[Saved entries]
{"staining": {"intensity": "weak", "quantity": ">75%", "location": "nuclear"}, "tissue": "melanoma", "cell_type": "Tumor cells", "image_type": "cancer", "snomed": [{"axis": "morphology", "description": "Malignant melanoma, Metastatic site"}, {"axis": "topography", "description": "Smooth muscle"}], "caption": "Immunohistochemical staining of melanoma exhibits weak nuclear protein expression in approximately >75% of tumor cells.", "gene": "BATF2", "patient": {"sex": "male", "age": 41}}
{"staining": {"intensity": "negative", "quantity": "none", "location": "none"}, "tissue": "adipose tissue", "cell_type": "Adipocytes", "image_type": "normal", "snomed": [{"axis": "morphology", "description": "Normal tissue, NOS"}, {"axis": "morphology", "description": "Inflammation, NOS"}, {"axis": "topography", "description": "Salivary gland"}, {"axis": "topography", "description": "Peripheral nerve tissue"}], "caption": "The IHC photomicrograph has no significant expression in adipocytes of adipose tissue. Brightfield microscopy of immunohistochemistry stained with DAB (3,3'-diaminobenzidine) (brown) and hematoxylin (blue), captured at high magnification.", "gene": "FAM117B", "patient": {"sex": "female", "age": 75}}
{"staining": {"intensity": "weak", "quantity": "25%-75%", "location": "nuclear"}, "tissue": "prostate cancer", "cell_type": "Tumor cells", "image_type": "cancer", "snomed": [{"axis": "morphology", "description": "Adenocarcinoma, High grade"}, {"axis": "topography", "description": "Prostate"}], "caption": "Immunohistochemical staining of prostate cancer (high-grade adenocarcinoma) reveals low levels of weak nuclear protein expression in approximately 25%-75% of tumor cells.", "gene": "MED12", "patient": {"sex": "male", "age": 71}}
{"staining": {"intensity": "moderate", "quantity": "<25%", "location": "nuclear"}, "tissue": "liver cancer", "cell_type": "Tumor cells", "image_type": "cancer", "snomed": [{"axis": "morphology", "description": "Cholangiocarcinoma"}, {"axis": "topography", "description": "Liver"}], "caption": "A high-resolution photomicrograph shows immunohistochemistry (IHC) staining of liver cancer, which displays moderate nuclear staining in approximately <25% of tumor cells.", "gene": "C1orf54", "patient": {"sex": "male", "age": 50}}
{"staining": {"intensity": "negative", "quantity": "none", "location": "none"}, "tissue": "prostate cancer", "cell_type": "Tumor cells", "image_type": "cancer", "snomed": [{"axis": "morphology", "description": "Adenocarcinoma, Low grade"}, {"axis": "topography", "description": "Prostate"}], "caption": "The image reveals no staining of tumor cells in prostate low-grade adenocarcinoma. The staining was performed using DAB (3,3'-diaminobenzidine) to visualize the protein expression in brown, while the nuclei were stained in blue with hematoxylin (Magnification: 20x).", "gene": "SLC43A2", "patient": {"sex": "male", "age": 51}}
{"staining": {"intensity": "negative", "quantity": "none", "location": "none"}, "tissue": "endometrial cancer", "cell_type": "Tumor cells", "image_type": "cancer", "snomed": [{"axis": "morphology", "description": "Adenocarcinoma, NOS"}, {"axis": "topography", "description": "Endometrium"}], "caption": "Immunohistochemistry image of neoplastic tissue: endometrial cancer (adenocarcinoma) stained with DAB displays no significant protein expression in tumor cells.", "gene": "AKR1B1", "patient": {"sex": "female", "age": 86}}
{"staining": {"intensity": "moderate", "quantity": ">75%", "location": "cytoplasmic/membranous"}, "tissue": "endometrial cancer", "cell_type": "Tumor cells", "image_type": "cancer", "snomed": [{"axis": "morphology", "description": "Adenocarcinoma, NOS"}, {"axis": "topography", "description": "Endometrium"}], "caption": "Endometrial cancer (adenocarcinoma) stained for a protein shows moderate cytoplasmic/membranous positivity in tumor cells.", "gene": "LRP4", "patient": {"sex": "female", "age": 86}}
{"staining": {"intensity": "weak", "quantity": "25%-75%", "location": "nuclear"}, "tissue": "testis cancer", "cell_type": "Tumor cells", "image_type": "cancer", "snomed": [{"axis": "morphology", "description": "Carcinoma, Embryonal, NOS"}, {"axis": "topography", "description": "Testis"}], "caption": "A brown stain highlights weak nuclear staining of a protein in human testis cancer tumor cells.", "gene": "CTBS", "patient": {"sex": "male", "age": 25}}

EXERCISE PROMPT =
All entries above are to be copied exactly, with none left out.

SOLUTION FOR THIS TASK =
{"staining": {"intensity": "weak", "quantity": ">75%", "location": "nuclear"}, "tissue": "melanoma", "cell_type": "Tumor cells", "image_type": "cancer", "snomed": [{"axis": "morphology", "description": "Malignant melanoma, Metastatic site"}, {"axis": "topography", "description": "Smooth muscle"}], "caption": "Immunohistochemical staining of melanoma exhibits weak nuclear protein expression in approximately >75% of tumor cells.", "gene": "BATF2", "patient": {"sex": "male", "age": 41}}
{"staining": {"intensity": "negative", "quantity": "none", "location": "none"}, "tissue": "adipose tissue", "cell_type": "Adipocytes", "image_type": "normal", "snomed": [{"axis": "morphology", "description": "Normal tissue, NOS"}, {"axis": "morphology", "description": "Inflammation, NOS"}, {"axis": "topography", "description": "Salivary gland"}, {"axis": "topography", "description": "Peripheral nerve tissue"}], "caption": "The IHC photomicrograph has no significant expression in adipocytes of adipose tissue. Brightfield microscopy of immunohistochemistry stained with DAB (3,3'-diaminobenzidine) (brown) and hematoxylin (blue), captured at high magnification.", "gene": "FAM117B", "patient": {"sex": "female", "age": 75}}
{"staining": {"intensity": "weak", "quantity": "25%-75%", "location": "nuclear"}, "tissue": "prostate cancer", "cell_type": "Tumor cells", "image_type": "cancer", "snomed": [{"axis": "morphology", "description": "Adenocarcinoma, High grade"}, {"axis": "topography", "description": "Prostate"}], "caption": "Immunohistochemical staining of prostate cancer (high-grade adenocarcinoma) reveals low levels of weak nuclear protein expression in approximately 25%-75% of tumor cells.", "gene": "MED12", "patient": {"sex": "male", "age": 71}}
{"staining": {"intensity": "moderate", "quantity": "<25%", "location": "nuclear"}, "tissue": "liver cancer", "cell_type": "Tumor cells", "image_type": "cancer", "snomed": [{"axis": "morphology", "description": "Cholangiocarcinoma"}, {"axis": "topography", "description": "Liver"}], "caption": "A high-resolution photomicrograph shows immunohistochemistry (IHC) staining of liver cancer, which displays moderate nuclear staining in approximately <25% of tumor cells.", "gene": "C1orf54", "patient": {"sex": "male", "age": 50}}
{"staining": {"intensity": "negative", "quantity": "none", "location": "none"}, "tissue": "prostate cancer", "cell_type": "Tumor cells", "image_type": "cancer", "snomed": [{"axis": "morphology", "description": "Adenocarcinoma, Low grade"}, {"axis": "topography", "description": "Prostate"}], "caption": "The image reveals no staining of tumor cells in prostate low-grade adenocarcinoma. The staining was performed using DAB (3,3'-diaminobenzidine) to visualize the protein expression in brown, while the nuclei were stained in blue with hematoxylin (Magnification: 20x).", "gene": "SLC43A2", "patient": {"sex": "male", "age": 51}}
{"staining": {"intensity": "negative", "quantity": "none", "location": "none"}, "tissue": "endometrial cancer", "cell_type": "Tumor cells", "image_type": "cancer", "snomed": [{"axis": "morphology", "description": "Adenocarcinoma, NOS"}, {"axis": "topography", "description": "Endometrium"}], "caption": "Immunohistochemistry image of neoplastic tissue: endometrial cancer (adenocarcinoma) stained with DAB displays no significant protein expression in tumor cells.", "gene": "AKR1B1", "patient": {"sex": "female", "age": 86}}
{"staining": {"intensity": "moderate", "quantity": ">75%", "location": "cytoplasmic/membranous"}, "tissue": "endometrial cancer", "cell_type": "Tumor cells", "image_type": "cancer", "snomed": [{"axis": "morphology", "description": "Adenocarcinoma, NOS"}, {"axis": "topography", "description": "Endometrium"}], "caption": "Endometrial cancer (adenocarcinoma) stained for a protein shows moderate cytoplasmic/membranous positivity in tumor cells.", "gene": "LRP4", "patient": {"sex": "female", "age": 86}}
{"staining": {"intensity": "weak", "quantity": "25%-75%", "location": "nuclear"}, "tissue": "testis cancer", "cell_type": "Tumor cells", "image_type": "cancer", "snomed": [{"axis": "morphology", "description": "Carcinoma, Embryonal, NOS"}, {"axis": "topography", "description": "Testis"}], "caption": "A brown stain highlights weak nuclear staining of a protein in human testis cancer tumor cells.", "gene": "CTBS", "patient": {"sex": "male", "age": 25}}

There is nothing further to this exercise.